Start your Python session on a jupyter notebook or in a Python script and import the AurelCore class:

import aurel

# Define your grid parameters
param = {
    'Nx': 64, 'Ny': 64, 'Nz': 64,
    'xmin': -1.0, 'ymin': -1.0, 'zmin': -1.0,
    'dx': 0.03125, 'dy': 0.03125, 'dz': 0.03125,
}

# Initialize the finite difference class
fd = aurel.FiniteDifference(param)

# Initialize the AurelCore class
rel = aurel.AurelCore(fd)

At this point you need to provide the spacetime metric, extrinsic curvature and matter fields, see Assumed quantities. These are passed as numpy arrays to aurel in the following way:

# Define the xx component of the spacetime metric
rel.data['gxx'] = np.ones((param['Nx'], param['Ny'], param['Nz']))

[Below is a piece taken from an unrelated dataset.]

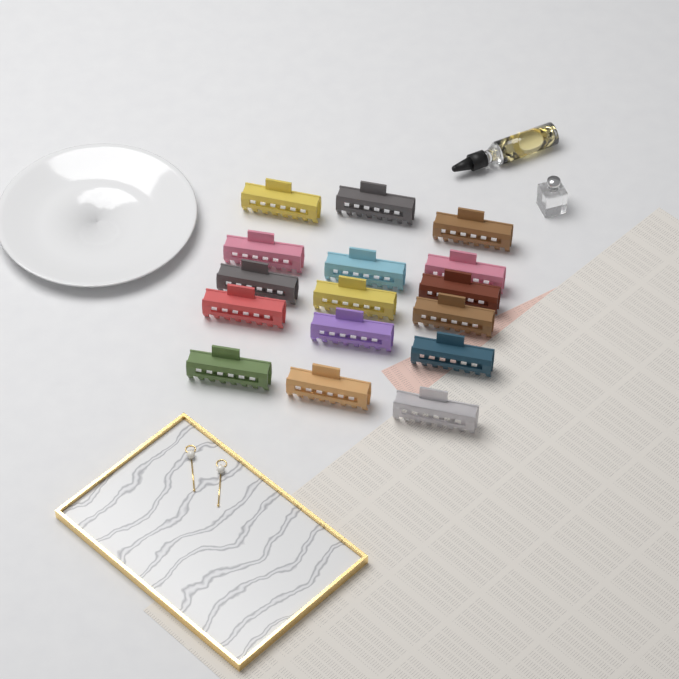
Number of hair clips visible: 16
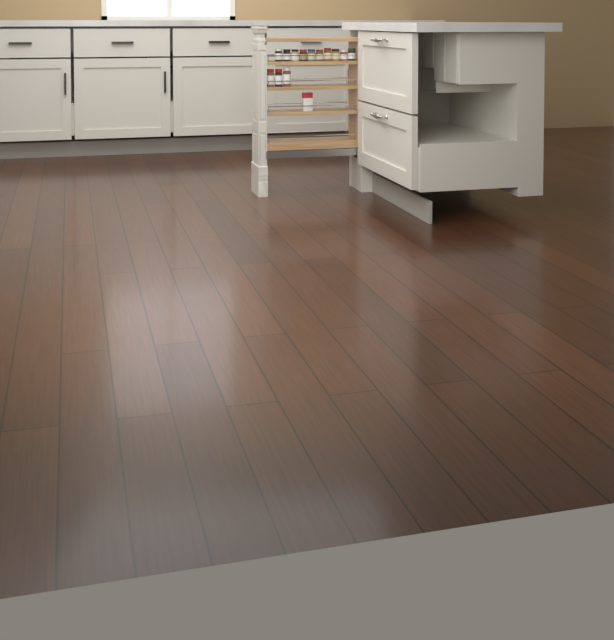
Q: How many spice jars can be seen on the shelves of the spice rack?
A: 13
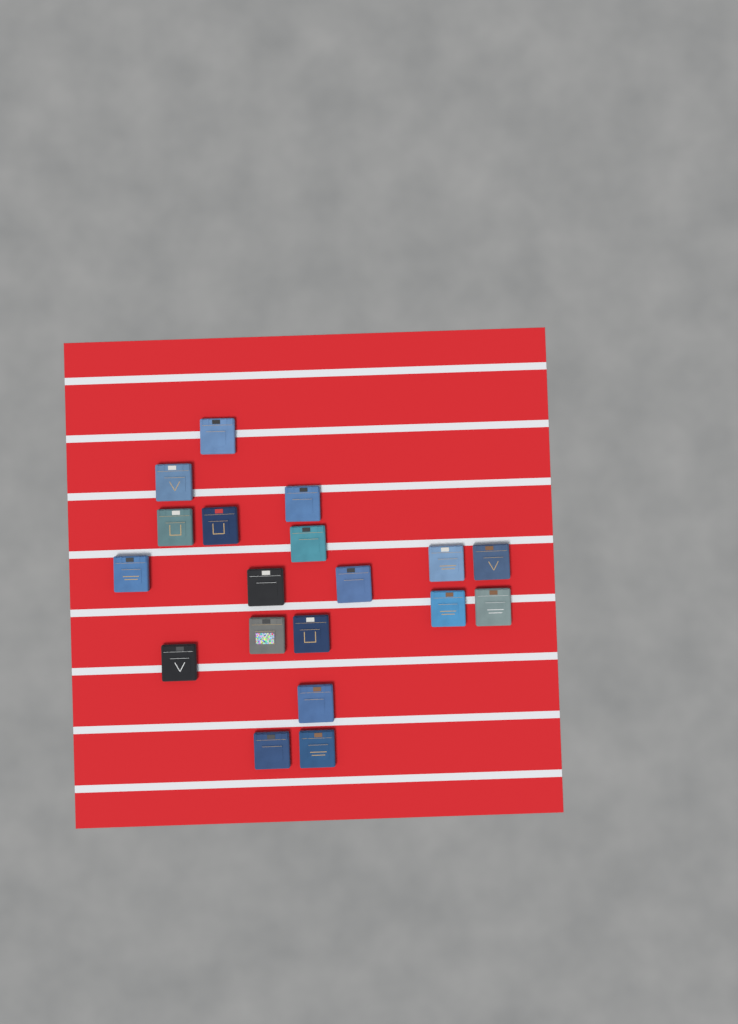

and so on for the other components and required quantities. In this example \(g_{xx} = 1\), but you can pass any numpy array; it can be of numerical relativity simulation data, or an array generated from an analytical expression.

With everything defined, you can call any entity listed in the descriptions list. Just call it as:

rel["name_of_the_entity"]

Aurel will automatically do its best to calculate any relativistic term you ask for.

Now if you want calculations over multiple moments in coordinate time, you can use the aurel.over_time() function. First, create a dictionary containing the spacetime and matter fields over time:

# Define the spacetime metric gxx over time
data = {
    'gxx': [np.ones((param['Nx'], param['Ny'], param['Nz'])),
            np.ones((param['Nx'], param['Ny'], param['Nz']))],
    ...
}

That is a data dictionary with keys the names of the quantities, and values a list of numpy arrays, one for each time step. Calculations will be performed for each of these time steps as:

data = aurel.over_time(
   data, fd,
   vars=['name_of_the_entity', ..., {'custom_quantity': custom_quantity}],
   estimates=['name_of_estimate', ..., {'custom_estimate': custom_estimate}],
   **kwargs)

where vars is a list of entities to calculate at each time step, available terms are in descriptions but you can also pass custom functions to calculate your own quantities. Likewise estimates is a list of estimates to calculate at each time step, available functions are in estimates but you can also pass custom functions to calculate your own estimates. See the examples.